:: Extracted text ::

Decisions

  • Pending: Storage backend — JSON file, SQLite, or in-memory?
  • Pending: Maximum concurrent agents?
  • Pending: Priority formula — fixed categories or weighted scoring?
  • Pending: Starvation prevention threshold — how quickly should low-priority jobs escalate?

User Tasks


Summary

Build a central job registry that tracks all work in the system and a priority queue that dispatches jobs to available agents based on urgency, dependencies, and resource availability.

Problem / Motivation

Opus currently works one task at a time in a single session. As the system grows with multiple agents (FR-043), complexity routing (FR-045), and automated triggers (FR-050), tasks will pile up and need centralized management. Without a job registry:

  • There is no visibility into what is queued, running, or completed
  • No way to prioritize urgent work over background tasks
  • No dependency tracking between jobs
  • No concurrent execution — agents sit idle while work waits
  • User messages compete with automated tasks without priority differentiation

A job registry and priority queue solve this by becoming the central nervous system for all work in Opus.

Proposed Solution

Build a Python module with two core components:

Job Registry — A persistent store tracking every piece of work:

  • Job ID, type, source (user, automated, agent-spawned)
  • Status: queued, running, completed, failed, blocked
  • Assigned agent (if running)
  • Created, started, completed timestamps
  • Dependencies (job B can’t start until job A finishes)
  • Result/output summary

Priority Queue — Intelligent job ordering:

  • Human messages always jump to the front — interactive requests take absolute priority
  • Priority tiers: critical (user-interactive) > urgent (bug fixes) > normal (features) > low (maintenance, cleanup)
  • Dependency-aware: jobs with unsatisfied dependencies stay blocked regardless of priority
  • Starvation prevention: low-priority jobs gradually increase in priority over time so they eventually get processed
  • Concurrency management: dispatch jobs to idle agents, respect max-concurrent limits

What This Enables:

  • Kick off multiple features before bed, wake up to all completed
  • While one agent implements FR-040, another reviews FR-050, and a third researches FR-039
  • The system self-manages workload without manual scheduling
  • Full audit trail of all work performed

Open Questions

1. Storage Backend

Question: Where should job data be persisted?

OptionDescription
A) JSON fileSimple, human-readable, easy to debug. May have concurrency issues with multiple writers
B) SQLiteBuilt into Python, proper querying, handles concurrent reads, single-file storage
C) In-memory onlyFastest, but data lost on restart. Only suitable if jobs are short-lived

Recommendation: Option B — SQLite is the sweet spot. Built-in, fast, queryable, persists across restarts, handles concurrent access.

Decision:

2. Maximum Concurrent Agents

Question: How many agents should run simultaneously?

OptionDescription
A) 1 (sequential)Simplest, no coordination needed. Defeats the purpose for Phase 3
B) 3-4 concurrentGood parallelism without overwhelming system resources
C) UnlimitedMaximum throughput, but could exhaust API limits or system resources

Recommendation: Option B — start with 3, make it configurable. Respect API rate limits.

:::
:: Extracted data ::

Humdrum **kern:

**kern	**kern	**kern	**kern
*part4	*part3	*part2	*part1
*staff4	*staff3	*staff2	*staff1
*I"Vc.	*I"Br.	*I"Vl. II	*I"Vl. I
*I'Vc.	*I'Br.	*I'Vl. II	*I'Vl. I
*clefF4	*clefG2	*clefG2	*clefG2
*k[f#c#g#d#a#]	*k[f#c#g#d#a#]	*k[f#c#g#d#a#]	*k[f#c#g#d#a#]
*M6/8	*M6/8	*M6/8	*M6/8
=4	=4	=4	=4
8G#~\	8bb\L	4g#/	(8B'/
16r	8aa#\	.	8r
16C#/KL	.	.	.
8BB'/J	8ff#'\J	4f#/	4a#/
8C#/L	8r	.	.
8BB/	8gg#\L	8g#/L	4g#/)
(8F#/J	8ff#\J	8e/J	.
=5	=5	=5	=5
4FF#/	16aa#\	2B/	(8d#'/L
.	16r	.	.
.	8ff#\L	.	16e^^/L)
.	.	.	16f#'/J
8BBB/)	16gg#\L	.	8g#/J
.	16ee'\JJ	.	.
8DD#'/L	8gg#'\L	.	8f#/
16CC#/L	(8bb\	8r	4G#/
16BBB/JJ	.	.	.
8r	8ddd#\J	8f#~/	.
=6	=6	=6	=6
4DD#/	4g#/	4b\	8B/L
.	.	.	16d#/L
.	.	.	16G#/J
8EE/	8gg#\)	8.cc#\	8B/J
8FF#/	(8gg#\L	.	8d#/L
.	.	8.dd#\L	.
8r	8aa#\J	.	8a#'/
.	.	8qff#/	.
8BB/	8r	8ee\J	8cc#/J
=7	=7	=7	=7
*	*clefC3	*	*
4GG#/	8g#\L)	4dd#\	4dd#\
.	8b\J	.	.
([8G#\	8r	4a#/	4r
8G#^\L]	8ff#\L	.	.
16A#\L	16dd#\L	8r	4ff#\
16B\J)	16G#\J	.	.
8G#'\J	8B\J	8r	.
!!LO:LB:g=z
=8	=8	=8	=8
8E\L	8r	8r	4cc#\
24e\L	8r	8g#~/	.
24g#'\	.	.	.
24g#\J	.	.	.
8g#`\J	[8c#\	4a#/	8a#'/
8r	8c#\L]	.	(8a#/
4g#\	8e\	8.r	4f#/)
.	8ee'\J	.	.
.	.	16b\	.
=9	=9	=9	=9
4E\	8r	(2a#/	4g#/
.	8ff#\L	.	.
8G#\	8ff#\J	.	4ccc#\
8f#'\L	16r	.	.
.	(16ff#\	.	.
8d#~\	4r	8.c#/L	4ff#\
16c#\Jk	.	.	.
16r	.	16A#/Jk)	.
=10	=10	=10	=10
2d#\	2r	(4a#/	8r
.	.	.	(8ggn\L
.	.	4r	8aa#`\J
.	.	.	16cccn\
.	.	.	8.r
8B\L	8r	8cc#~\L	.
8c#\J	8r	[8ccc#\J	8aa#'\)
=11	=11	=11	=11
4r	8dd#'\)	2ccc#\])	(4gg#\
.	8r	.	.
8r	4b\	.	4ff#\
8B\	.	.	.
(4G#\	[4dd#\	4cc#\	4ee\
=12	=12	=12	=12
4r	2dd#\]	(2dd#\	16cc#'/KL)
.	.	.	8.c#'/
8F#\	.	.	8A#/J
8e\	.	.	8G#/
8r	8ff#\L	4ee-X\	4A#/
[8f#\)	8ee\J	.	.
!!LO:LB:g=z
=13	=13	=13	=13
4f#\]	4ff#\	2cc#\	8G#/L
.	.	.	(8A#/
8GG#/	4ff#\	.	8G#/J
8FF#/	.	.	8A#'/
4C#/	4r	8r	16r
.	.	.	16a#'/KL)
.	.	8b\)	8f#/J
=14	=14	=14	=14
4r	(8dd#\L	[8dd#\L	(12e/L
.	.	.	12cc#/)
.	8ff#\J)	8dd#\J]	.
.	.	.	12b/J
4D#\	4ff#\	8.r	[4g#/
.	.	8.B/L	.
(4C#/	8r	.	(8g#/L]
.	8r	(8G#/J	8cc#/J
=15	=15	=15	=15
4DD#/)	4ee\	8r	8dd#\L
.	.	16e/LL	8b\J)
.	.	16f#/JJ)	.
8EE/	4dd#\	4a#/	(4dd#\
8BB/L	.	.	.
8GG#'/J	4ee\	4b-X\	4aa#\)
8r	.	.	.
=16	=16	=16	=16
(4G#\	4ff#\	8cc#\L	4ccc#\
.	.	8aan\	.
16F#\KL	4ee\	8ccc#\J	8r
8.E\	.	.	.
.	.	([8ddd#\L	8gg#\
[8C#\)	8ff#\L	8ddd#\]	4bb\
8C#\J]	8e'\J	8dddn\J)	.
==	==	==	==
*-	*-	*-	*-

:::

* Direction 1: In the job registry proposal, how many concurrent agents is it recommended to start with?
* Direction 2: List every job status that the job registry proposal names.
* Direction 3: Reproduce the stretch of the job registry proposal from "Build a Python" through "job A finishes)".
Nothing in the listing is needed for this work.

* Written reply 1: Three, with the number made configurable.

* Written reply 2: queued, running, completed, failed, blocked

* Written reply 3:
Build a Python module with two core components:

Job Registry — A persistent store tracking every piece of work:

  • Job ID, type, source (user, automated, agent-spawned)
  • Status: queued, running, completed, failed, blocked
  • Assigned agent (if running)
  • Created, started, completed timestamps
  • Dependencies (job B can’t start until job A finishes)